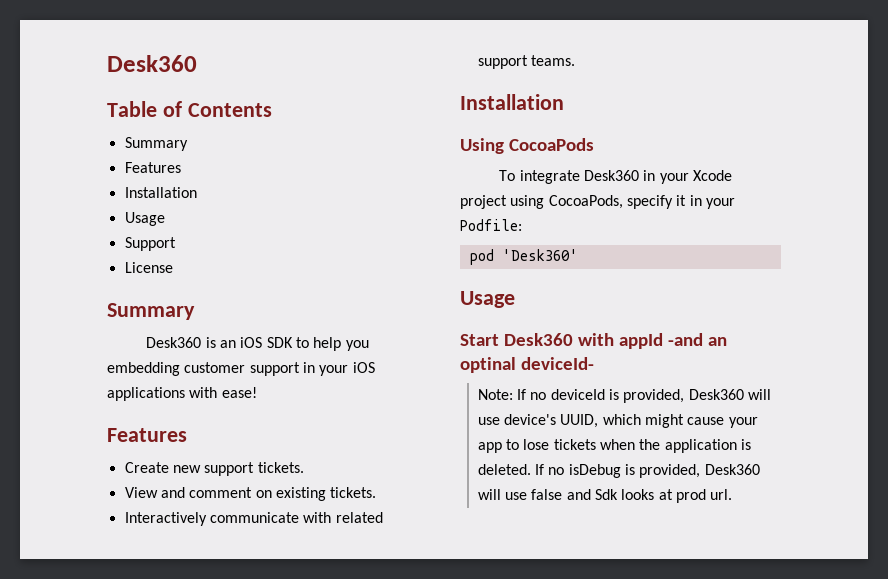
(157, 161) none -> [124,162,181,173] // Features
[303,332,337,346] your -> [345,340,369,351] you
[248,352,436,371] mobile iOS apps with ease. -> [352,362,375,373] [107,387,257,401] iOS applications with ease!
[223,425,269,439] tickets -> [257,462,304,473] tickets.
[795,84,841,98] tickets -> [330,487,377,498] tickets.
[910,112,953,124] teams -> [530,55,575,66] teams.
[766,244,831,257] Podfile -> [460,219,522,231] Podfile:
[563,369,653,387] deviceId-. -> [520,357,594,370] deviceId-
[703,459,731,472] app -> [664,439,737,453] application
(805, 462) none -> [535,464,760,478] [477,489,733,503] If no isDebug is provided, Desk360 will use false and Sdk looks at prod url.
────────────────────────────────────────
## Problem details
Note every line in the material with "tickets" and copy it.

## Expected output
[223,425,269,439] tickets -> [257,462,304,473] tickets.
[795,84,841,98] tickets -> [330,487,377,498] tickets.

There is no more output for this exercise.